ROSE2 (Rough Sets Data Explorer) is a software implementing basic elements of the rough set theory and rule discovery techniques. It has been created at the Laboratory of Intelligent Decision Support Systems of the Institute of Computing Science in Poznan, basing on fourteen-year experience in rough set based knowledge discovery and decision analysis.
All computations are based on rough set fundamentals introduced by Z. Pawlak. One of implemented extensions applies the variable precision rough set model defined by W. Ziarko. It is particularly useful in analysis of data sets with large boundary regions. Another extension implements the rough set approach based on a similarity relation, as proposed by R. Slowinski. The similarity relation is assessed from data via inductive learning.

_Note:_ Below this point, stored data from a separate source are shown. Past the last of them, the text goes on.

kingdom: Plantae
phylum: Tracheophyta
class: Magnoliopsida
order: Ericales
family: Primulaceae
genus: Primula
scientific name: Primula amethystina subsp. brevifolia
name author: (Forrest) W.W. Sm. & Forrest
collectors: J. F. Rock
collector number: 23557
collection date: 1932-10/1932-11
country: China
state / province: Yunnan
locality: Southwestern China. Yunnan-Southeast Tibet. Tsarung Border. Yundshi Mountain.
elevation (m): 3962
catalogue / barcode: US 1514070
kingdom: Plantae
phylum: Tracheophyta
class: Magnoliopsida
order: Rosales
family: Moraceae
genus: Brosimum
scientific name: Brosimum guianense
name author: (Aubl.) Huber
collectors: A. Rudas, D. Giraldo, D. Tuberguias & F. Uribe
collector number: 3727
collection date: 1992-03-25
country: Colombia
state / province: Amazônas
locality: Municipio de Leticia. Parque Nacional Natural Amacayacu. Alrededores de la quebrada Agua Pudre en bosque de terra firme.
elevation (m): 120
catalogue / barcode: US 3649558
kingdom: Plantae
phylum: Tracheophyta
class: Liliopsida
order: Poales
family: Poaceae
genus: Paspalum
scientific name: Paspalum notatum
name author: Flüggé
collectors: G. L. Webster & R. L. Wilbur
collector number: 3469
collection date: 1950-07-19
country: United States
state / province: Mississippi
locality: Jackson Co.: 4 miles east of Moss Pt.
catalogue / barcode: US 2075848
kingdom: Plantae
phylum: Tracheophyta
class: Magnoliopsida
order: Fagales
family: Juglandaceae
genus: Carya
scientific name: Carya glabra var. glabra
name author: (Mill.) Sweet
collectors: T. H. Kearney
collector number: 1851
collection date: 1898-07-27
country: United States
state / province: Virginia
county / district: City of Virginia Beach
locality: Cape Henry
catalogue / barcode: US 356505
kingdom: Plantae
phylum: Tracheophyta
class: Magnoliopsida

The ROSE2 system is a succesor of RoughDAS and RoughClass systems. RoughDAS is historically one of the first successful implementations of the rough set theory, which has been used in many real life applications.
The system contains several tools for rough set based knowledge discovery, e.g.:
- data preprocessing, including discretization of numerical attributes,
- performing a standard and an extended rough set based analysis of data,
- search of a core and reducts of attributes permitting data reduction,
- inducing sets of decision rules from rough approximations of decision classes,
- evaluating sets of rules in classifiaction experiments,
- using sets of decision rules as classifiers.